EXERCISE |
Retype the text of all the entries below, keeping every line and character unchanged. Leave the pictures out of your answer.

INPUT |
####################
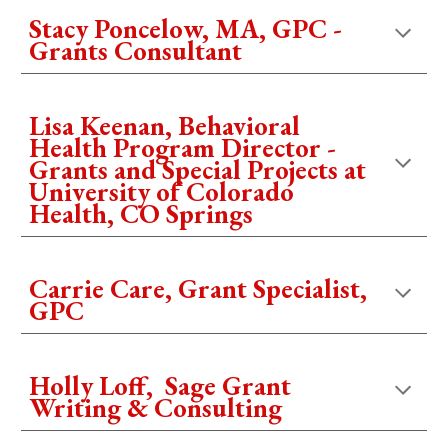
Stacy Poncelow, MA, GPC -
Grants Consultant
Lisa Keenan, Behavioral
Health Program Director -
Grants and Special Projects at
University of Colorado
Health, CO Springs
Carrie Care, Grant Specialist,
GPC
Holly Loff, Sage Grant
Writing & Consulting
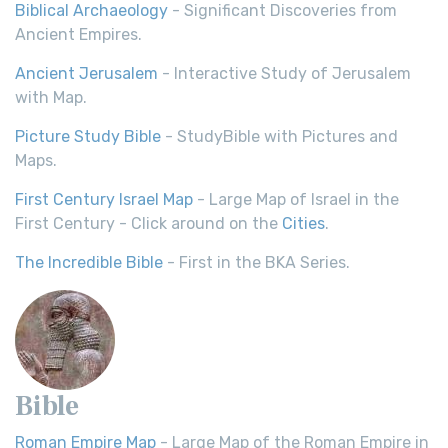
Biblical Archaeology
- Significant Discoveries from
Ancient Empires.
Ancient Jerusalem
- Interactive Study of Jerusalem
with Map.
Picture Study Bible
- StudyBible with Pictures and
Maps.
First Century Israel Map
- Large Map of Israel in the
First Century - Click around on the
Cities
.
The Incredible Bible
- First in the BKA Series.
Bible
Roman Empire Map
- Large Map of the Roman Empire in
####################
REPLY TO THE EXERCISE |
Stacy Poncelow, MA, GPC -
Grants Consultant
Lisa Keenan, Behavioral
Health Program Director -
Grants and Special Projects at
University of Colorado
Health, CO Springs
Carrie Care, Grant Specialist,
GPC
Holly Loff, Sage Grant
Writing & Consulting
Biblical Archaeology
- Significant Discoveries from
Ancient Empires.
Ancient Jerusalem
- Interactive Study of Jerusalem
with Map.
Picture Study Bible
- StudyBible with Pictures and
Maps.
First Century Israel Map
- Large Map of Israel in the
First Century - Click around on the
Cities
.
The Incredible Bible
- First in the BKA Series.
Bible
Roman Empire Map
- Large Map of the Roman Empire in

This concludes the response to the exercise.